As cybersecurity professionals milled about the convention floor at the RSA security conference, vendors peddled wares metaphorically doused in machine learning and artificial intelligence. At one booth, a company took that formula for success to its logical end, hiring an actor complete with fake mustache and top-hat to hawk the “extract of AI in a bottle,” an overt snake-oil salesman amidst a sea of plausibly deniable snake-oil salesmen.
From the exposition floor to the panel chambers, there is a pervasive sense that Machine Learning and Artificial Intelligence have moved from useful definition to marketing buzzwords, a way for the process to obscure the result. How to accurately understand the terms, away from metaphorical and literal snake oil pitches, was the focus of a panel this morning. In as much as there is an antidote, the panelists agreed, it is with transparency.

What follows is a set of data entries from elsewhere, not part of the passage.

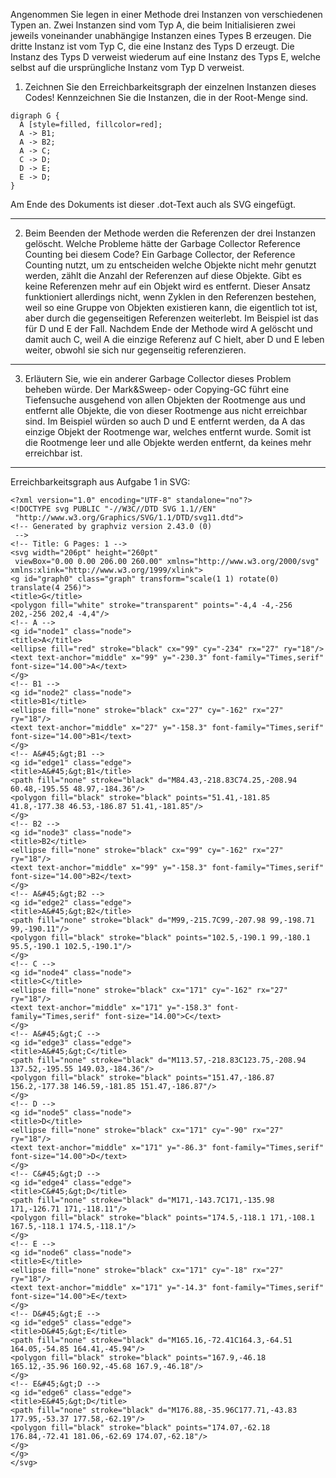 Angenommen Sie legen in einer Methode drei Instanzen von verschiedenen Typen an. Zwei Instanzen sind vom Typ A, die beim Initialisieren zwei jeweils voneinander unabhängige Instanzen eines Types B erzeugen. Die dritte Instanz ist vom Typ C, die eine Instanz des Typs D erzeugt. Die Instanz des Typs D verweist wiederum auf eine Instanz des Typs E, welche selbst auf die ursprüngliche Instanz vom Typ D verweist.

1. Zeichnen Sie den Erreichbarkeitsgraph der einzelnen Instanzen dieses Codes! Kennzeichnen Sie die Instanzen, die in der Root-Menge sind.
```
digraph G {
  A [style=filled, fillcolor=red];
  A -> B1;
  A -> B2;
  A -> C;
  C -> D;
  D -> E;
  E -> D;
}
```
Am Ende des Dokuments ist dieser .dot-Text auch als SVG eingefügt.  

---  

2. Beim Beenden der Methode werden die Referenzen der drei Instanzen gelöscht. Welche Probleme hätte der Garbage Collector Reference Counting bei diesem Code?
Ein Garbage Collector, der Reference Counting nutzt, um zu entscheiden welche Objekte nicht mehr genutzt werden, zählt die Anzahl der Referenzen auf diese Objekte. Gibt es keine Referenzen mehr auf ein Objekt wird es entfernt. Dieser Ansatz funktioniert allerdings nicht, wenn Zyklen in den Referenzen bestehen, weil so eine Gruppe von Objekten existieren kann, die eigentlich tot ist, aber durch die gegenseitigen Referenzen weiterlebt. Im Beispiel ist das für D und E der Fall. Nachdem Ende der Methode wird A gelöscht und damit auch C, weil A die einzige Referenz auf C hielt, aber D und E leben weiter, obwohl sie sich nur gegenseitig referenzieren.
---
3. Erläutern Sie, wie ein anderer Garbage Collector dieses Problem beheben würde.
Der Mark&Sweep- oder Copying-GC führt eine Tiefensuche ausgehend von allen Objekten der Rootmenge aus und entfernt alle Objekte, die von dieser Rootmenge aus nicht erreichbar sind. Im Beispiel würden so auch D und E entfernt werden, da A das einzige Objekt der Rootmenge war, welches entfernt wurde. Somit ist die Rootmenge leer und alle Objekte werden entfernt, da keines mehr erreichbar ist.
--- 
Erreichbarkeitsgraph aus Aufgabe 1 in SVG:  
```
<?xml version="1.0" encoding="UTF-8" standalone="no"?>
<!DOCTYPE svg PUBLIC "-//W3C//DTD SVG 1.1//EN"
 "http://www.w3.org/Graphics/SVG/1.1/DTD/svg11.dtd">
<!-- Generated by graphviz version 2.43.0 (0)
 -->
<!-- Title: G Pages: 1 -->
<svg width="206pt" height="260pt"
 viewBox="0.00 0.00 206.00 260.00" xmlns="http://www.w3.org/2000/svg" xmlns:xlink="http://www.w3.org/1999/xlink">
<g id="graph0" class="graph" transform="scale(1 1) rotate(0) translate(4 256)">
<title>G</title>
<polygon fill="white" stroke="transparent" points="-4,4 -4,-256 202,-256 202,4 -4,4"/>
<!-- A -->
<g id="node1" class="node">
<title>A</title>
<ellipse fill="red" stroke="black" cx="99" cy="-234" rx="27" ry="18"/>
<text text-anchor="middle" x="99" y="-230.3" font-family="Times,serif" font-size="14.00">A</text>
</g>
<!-- B1 -->
<g id="node2" class="node">
<title>B1</title>
<ellipse fill="none" stroke="black" cx="27" cy="-162" rx="27" ry="18"/>
<text text-anchor="middle" x="27" y="-158.3" font-family="Times,serif" font-size="14.00">B1</text>
</g>
<!-- A&#45;&gt;B1 -->
<g id="edge1" class="edge">
<title>A&#45;&gt;B1</title>
<path fill="none" stroke="black" d="M84.43,-218.83C74.25,-208.94 60.48,-195.55 48.97,-184.36"/>
<polygon fill="black" stroke="black" points="51.41,-181.85 41.8,-177.38 46.53,-186.87 51.41,-181.85"/>
</g>
<!-- B2 -->
<g id="node3" class="node">
<title>B2</title>
<ellipse fill="none" stroke="black" cx="99" cy="-162" rx="27" ry="18"/>
<text text-anchor="middle" x="99" y="-158.3" font-family="Times,serif" font-size="14.00">B2</text>
</g>
<!-- A&#45;&gt;B2 -->
<g id="edge2" class="edge">
<title>A&#45;&gt;B2</title>
<path fill="none" stroke="black" d="M99,-215.7C99,-207.98 99,-198.71 99,-190.11"/>
<polygon fill="black" stroke="black" points="102.5,-190.1 99,-180.1 95.5,-190.1 102.5,-190.1"/>
</g>
<!-- C -->
<g id="node4" class="node">
<title>C</title>
<ellipse fill="none" stroke="black" cx="171" cy="-162" rx="27" ry="18"/>
<text text-anchor="middle" x="171" y="-158.3" font-family="Times,serif" font-size="14.00">C</text>
</g>
<!-- A&#45;&gt;C -->
<g id="edge3" class="edge">
<title>A&#45;&gt;C</title>
<path fill="none" stroke="black" d="M113.57,-218.83C123.75,-208.94 137.52,-195.55 149.03,-184.36"/>
<polygon fill="black" stroke="black" points="151.47,-186.87 156.2,-177.38 146.59,-181.85 151.47,-186.87"/>
</g>
<!-- D -->
<g id="node5" class="node">
<title>D</title>
<ellipse fill="none" stroke="black" cx="171" cy="-90" rx="27" ry="18"/>
<text text-anchor="middle" x="171" y="-86.3" font-family="Times,serif" font-size="14.00">D</text>
</g>
<!-- C&#45;&gt;D -->
<g id="edge4" class="edge">
<title>C&#45;&gt;D</title>
<path fill="none" stroke="black" d="M171,-143.7C171,-135.98 171,-126.71 171,-118.11"/>
<polygon fill="black" stroke="black" points="174.5,-118.1 171,-108.1 167.5,-118.1 174.5,-118.1"/>
</g>
<!-- E -->
<g id="node6" class="node">
<title>E</title>
<ellipse fill="none" stroke="black" cx="171" cy="-18" rx="27" ry="18"/>
<text text-anchor="middle" x="171" y="-14.3" font-family="Times,serif" font-size="14.00">E</text>
</g>
<!-- D&#45;&gt;E -->
<g id="edge5" class="edge">
<title>D&#45;&gt;E</title>
<path fill="none" stroke="black" d="M165.16,-72.41C164.3,-64.51 164.05,-54.85 164.41,-45.94"/>
<polygon fill="black" stroke="black" points="167.9,-46.18 165.12,-35.96 160.92,-45.68 167.9,-46.18"/>
</g>
<!-- E&#45;&gt;D -->
<g id="edge6" class="edge">
<title>E&#45;&gt;D</title>
<path fill="none" stroke="black" d="M176.88,-35.96C177.71,-43.83 177.95,-53.37 177.58,-62.19"/>
<polygon fill="black" stroke="black" points="174.07,-62.18 176.84,-72.41 181.06,-62.69 174.07,-62.18"/>
</g>
</g>
</svg>
```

Speaking under the banner of “Age of the Machines in Cyber ― Machine Learning and AI, the Next Frontier” was panel moderator Ira Winkler, president of Secure Mentem. On the panel were Oliver Friedrichs, founder and CEO of Phantom, a security operations company. Next to Friedrichs sat the chief technology officer of cybersecurity company Versive, Dustin Hillard, and rounding out the panel was Ramesh Sepehrrad, VP of technology at Freddie mac, with a focus on risk and resiliency.
Winkler opened the discussion by acknowledging the show floor hype around poorly defined concepts (though he didn’t specifically mention the literal snake-oil pitchman). To cut through the confusion, Winkler instead asked the panel to define “machine learning.” Friedrichs offered a straightforward statement on the process: train an algorithm on items categorized as good or bad, and then let the algorithm sort unlabeled items into those categories based on what it learned. Hillard expanded on this, noting that it can both do classification for binary categories or run regressions if what’s measured is not an on/off trait but a quantity. For Hillard, AI is an umbrella over the machine learning, the process that integrates the data into the system and provides humans with a useful tool to analyze it.
“AI is a foundation, and machine learning sits on top of it,” said Sepehrrad, inverting the definition. Machine learning is processing data, analyzing that data, then processing new data, reinforcing learning all the while. Still, when it comes to communicating these concepts clearly, she noted “We have a language problem.”
Even if a machine learning process is understood within an agency or company, or within the team in a company that developed it, there’s no guarantee that anyone outside that agency knows how it works. For most of us, most of the time, that’s fine; algorithms can function as an opaque black box that eats data and spits out results. But that it makes it very hard to make that data and that process accountable in any way.
Winkler asked the panel how to prevent companies from misusing machine learning. The answer, echoed by the panel, was transparency.
“There was an accord announced earlier this week, setting out rights we should have thought of earlier,” said Sepehrrad, noting that in China we can see the development of AI without the checks of a democratic society. “Do we want a user defined tech experience, or tech define user experience? This isn’t just about getting VC money. This is going to have implications for future generations. We to get a more multidisciplinary village; technology is part of modern life today.”
“Understanding & controlling AI and Machine Learning is about data transparency,” said Hillard, “Most research driven by data set first; transparency into what is available & what is collected & how it is used, lack is vital, and we saw a lack of it in regards to Facebook. Algorithms increase the opacity.”
Friedrichs tied the call for transparency back into one of the big vulnerabilities of machine learning systems, the way that people can feed incorrect data into the process and get the algorithm to accept false results and then produce false results. As one specific example, he cited self-driving cars that could no longer recognize stop signs when the stop signs had sticker on them. Knowing the data enables the people managed the data and the algorithm to spot flaws, and correct them.
“Can you envision real-life skynet? Will machines get autonomous on their own?” Winkler asked the panel, making a hard pivot from commercial accident to the apocalyptic.
“Attackers are using machine learning to to figure out what to attack,” said Friedrichs. Hillard noted that in the financial space, we’ve seen mistakes where trading algorithms rapidly lost large sums of money, based on quirks in the trading algorithm.
“There are two ways AI can mess up,” said Hillard, “One is the algorithim is left alone and does as programmed and goofs. The other is that the AI figures something new out.”
Winkler next asked the panel about the possibility of an adversary messing with drones and missiles to change how they work, which Hillard acknowledged as a real possibility, though no one present took the time to dwell on that danger.
“To understand attacks,” Sepehrrad, “think back to what motivates attack, defense, what drives that goal and who is behind the algorithm design and how they designed it.”
“If Skynet is a thing, it’s cybersecurity folk who will invent or create it,” said Winkler.
How can humans build complex machines and then trust that those complex machines will be used responsibility? This isn’t a new problem, though with references to both fictional misuse and the real examples from modern-day technology companies, it appears to be a question the technology security community is at least wrestling with publicly. In as much as there’s an answer, it’s transparency, though that process of transparency will likely have to be politically motivated itself, lest it become just another jar of snake oil.